The massive OLED screen on the Edition will also feature another function that’s been found on Android phones, including OnePlus’s entire line of phones: Tapping the screen will wake up the display.
From here on, this guide will mainly outline what’s new with the iPhone Edition:
The Edition will feature two rear cameras, but they’ll sit vertically on the phone, rather than horizontally, as they do on the 7 Plus. The new cameras will apparently be arranged this way to help perceive the world better for augmented reality apps, something that Apple showed off in its forthcoming mobile operating system during its developer conference in June. There isn’t any information on whether the cameras will be more powerful than those in the 7 Plus.
Apple’s front-facing cameras will be able to learn and detect faces to unlock the phone. There will also be an infrared sensor to detect faces in low light. Unlike other phones on the market with facial recognition—which can occasionally be fooled by a picture of a person—Apple’s cameras will be able to detect in three dimensions, picking up the contours of their owner’s face, meaning, unless someone makes a plaster cast or a 3D print of your face, it should be pretty safe.
Part of the reason Apple is integrating this 3D technology to the phones is because most reports are suggesting that the Edition won’t have a physical home button, meaning there will be no place for the TouchID fingerprint scanner thats’ been on every iPhone since the 5S. Face scanning ensures there’s still—theoretically—a secure way to use Apple Pay, validate app downloads, and unlock your phone without a fingerprint scanner.
The functions of the home button will now be assigned to an area near the bottom of the screen, and, thanks to the vibration engine Apple built to simulate the feel of pressing down a button (which it used on the fake home button on the iPhone 7), it shouldn’t feel particularly alien to press. It’s similar to what many Android phones, including Samsung’s latest phones, have employed, leaving more real estate on the front of the phone for a giant screen.
Rumors had suggested that Apple was trying to figure out how to integrate a fingerprint scanner into its screen (below the glass), but it now appears it wasn’t able to get the technology to work reliably enough to be rolled out in this year’s phones.

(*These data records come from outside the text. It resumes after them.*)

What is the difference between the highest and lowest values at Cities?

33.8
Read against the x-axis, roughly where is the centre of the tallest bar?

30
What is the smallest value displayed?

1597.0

The iPhone Edition won’t have true wireless charging (because that doesn’t really exist), but it will likely have inductive charging, like just about every flagship Android phone on the market today, Bloomberg reports. This means, rather like how the Apple Watch charges, iPhone owners will be able to plop their phone down on a pad to charge it, without having to fiddle with any cables. Given that Apple currently charges $79 for the fancy charging pad stand it sells for the Apple Watch, it’ll be interesting to see what charging options it includes with the $1,000 Edition.

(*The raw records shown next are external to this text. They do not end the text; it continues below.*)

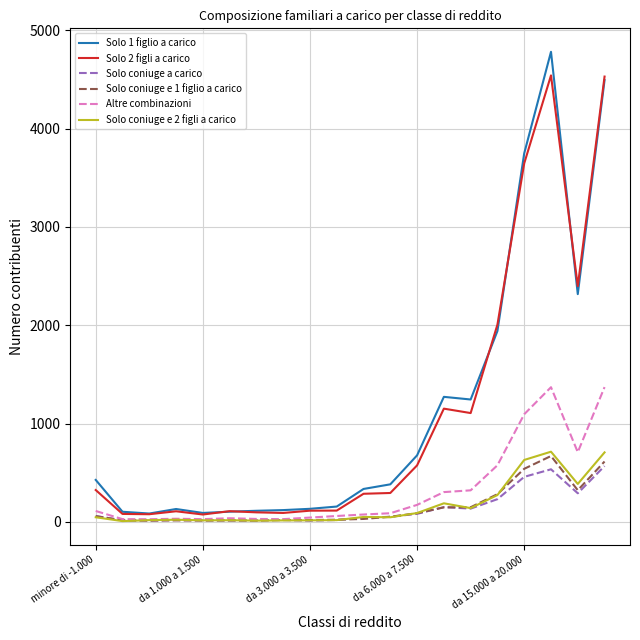

What is the maximum value for Altre combinazioni?

1371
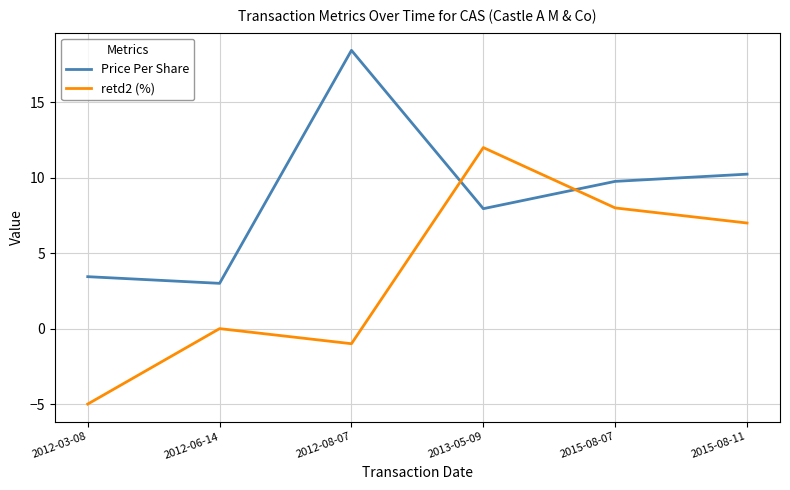

Is the value of Price Per Share at 2012-06-14 greater than the value of retd2 (%) at 2013-05-09?

No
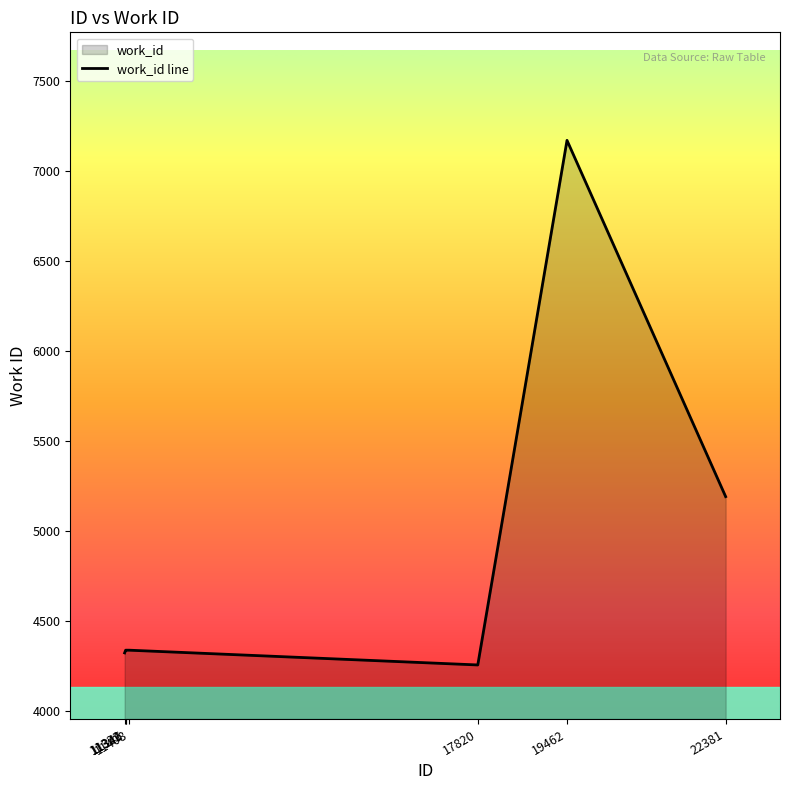

What is the maximum value shown in the chart?

7171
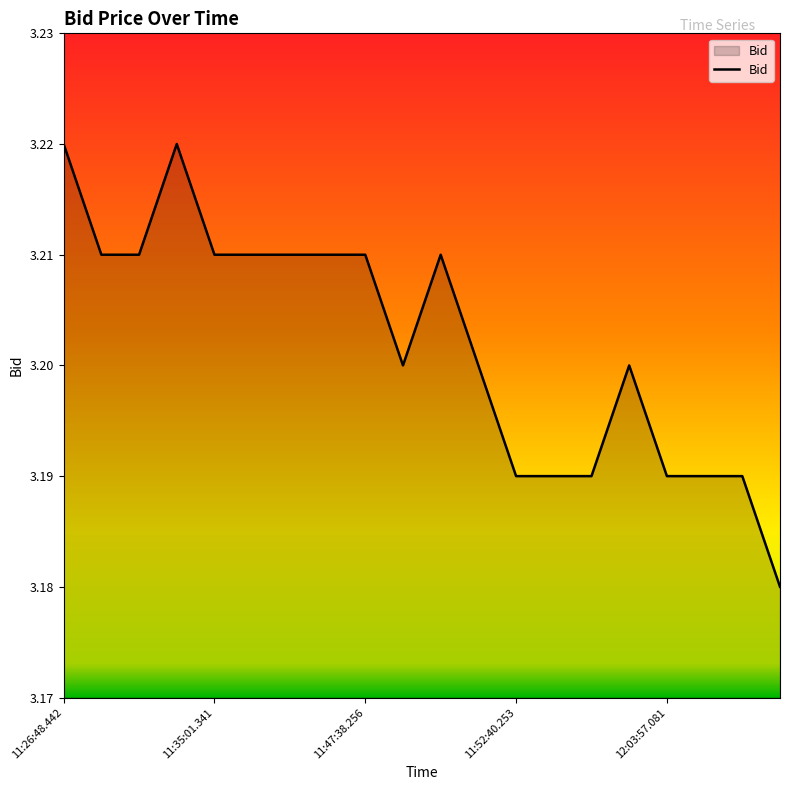

Is this an area chart (filled region under the line)?

Yes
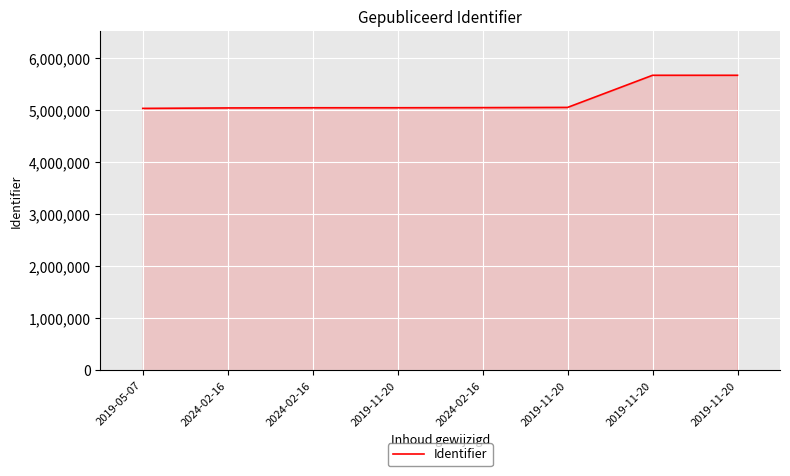

Reading left to right, extract all data points from this chart.

5037544	5046164	5049479	5049790	5052165	5056566	5674030	5674035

The phone is still expected to have the same Lightning cable port that has shipped with every iPhone since the iPhone 5.
As Apple showed off this summer, the next iteration of its mobile operating system, iOS 11, will debut alongside the new iPhone. It features a redesigned dock and notifications tray, Venmo-like payments through messages, and access to the files on your phone (and the cloud). Siri also got a new voice, and theoretically, a bit more useful.

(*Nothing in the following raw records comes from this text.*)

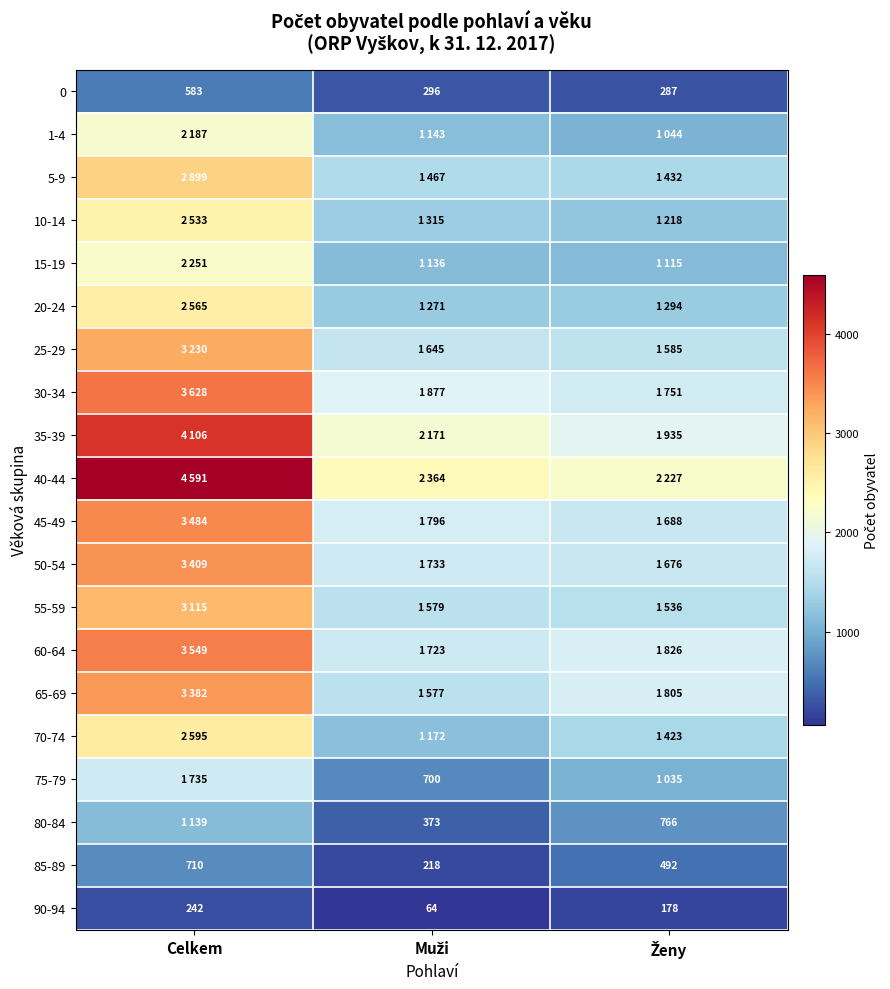

What is the difference between the maximum and minimum values in the 90-94 series?

178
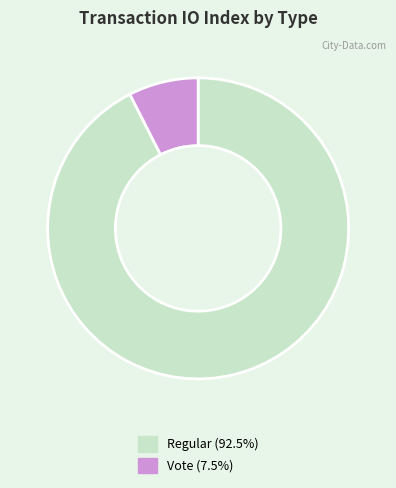

Approximately how many times larger is the value at Regular (92.5%) compared to Vote (7.5%)?

12.3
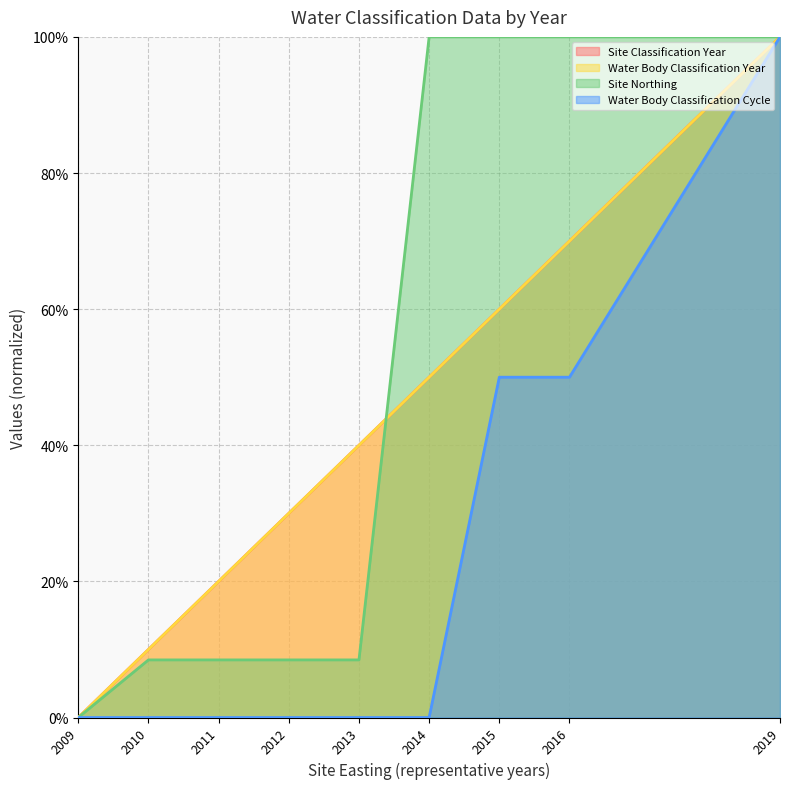

How many series are shown in this chart?

4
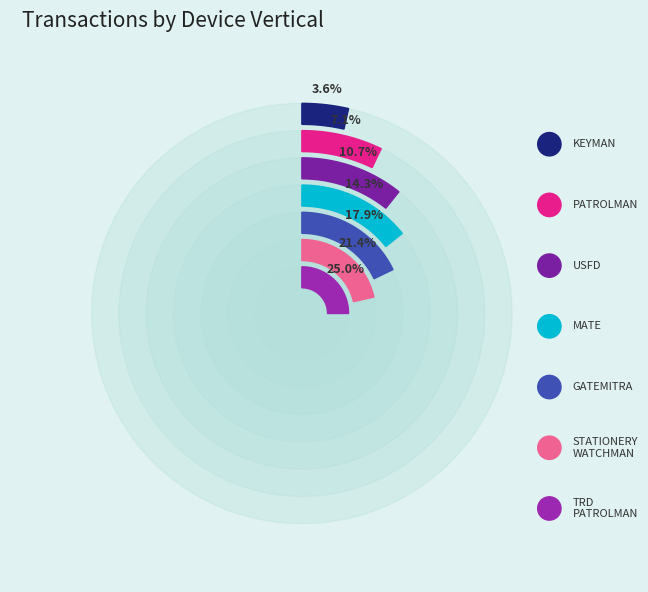

The USFD slice represents 20% of the pie. True or false?

False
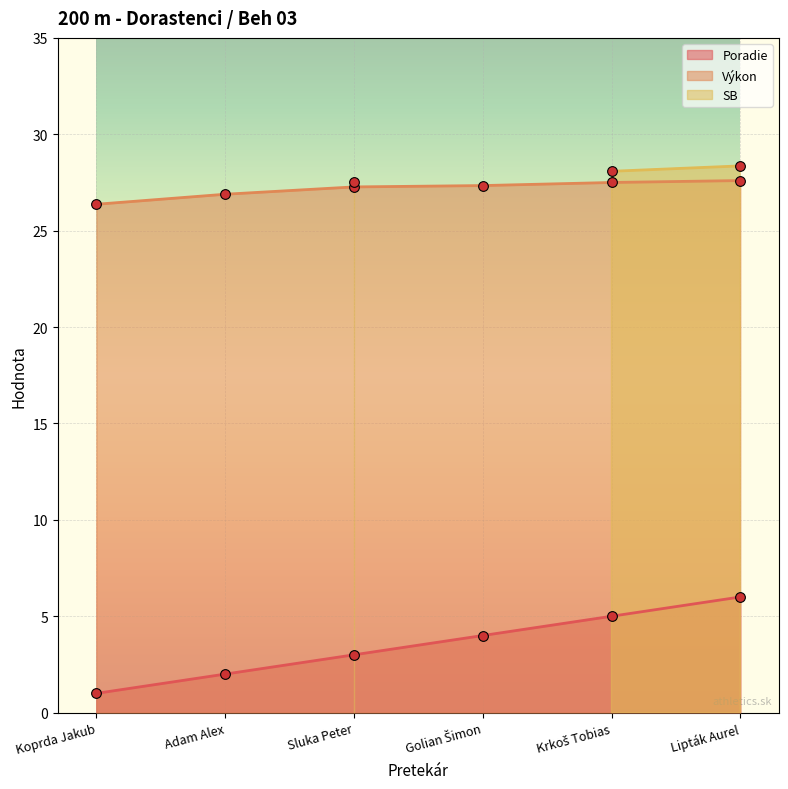

How many categories are shown in the chart?

6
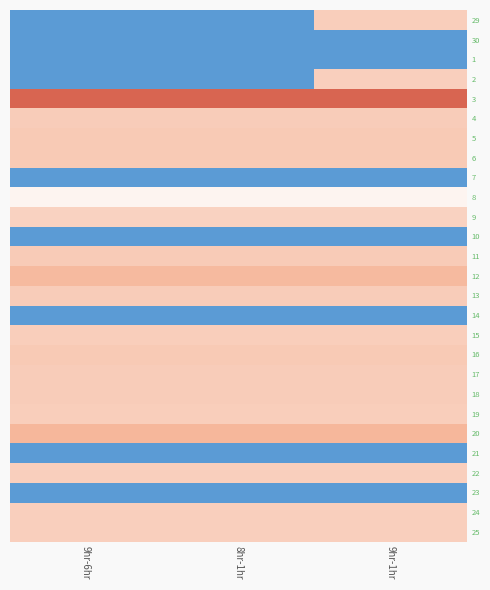

List the series in order of their peak value, lowest first.

30, 1, 7, 10, 14, 21, 23, 8, 9, 25, 2, 22, 24, 15, 19, 29, 4, 13, 17, 18, 11, 5, 6, 16, 12, 20, 3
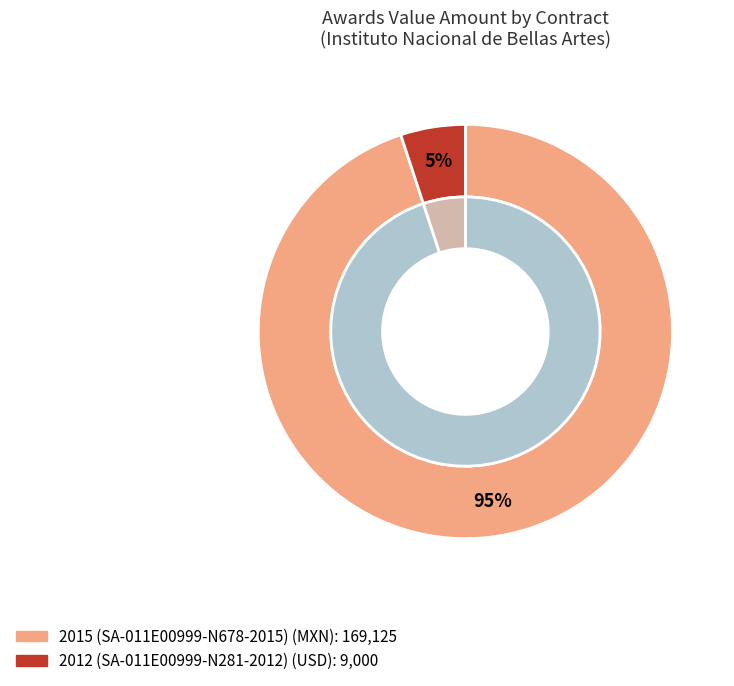

To the nearest percent, what is the difference between the 2015 (SA-011E00999-N678-2015) and 2012 (SA-011E00999-N281-2012) slice percentages?

90%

Apple’s event this year is on Sept. 12. Traditionally, Apple begins accepting pre-orders for its new iPhones about a week after it announces them, and starts shipping them about a week after that. It’s looking like that will still be the case for the iPhone 8 and 8 Plus, but there are apparently supply issues for components in the iPhone Edition that could delay sales, The Wall Street Journal reported (paywall).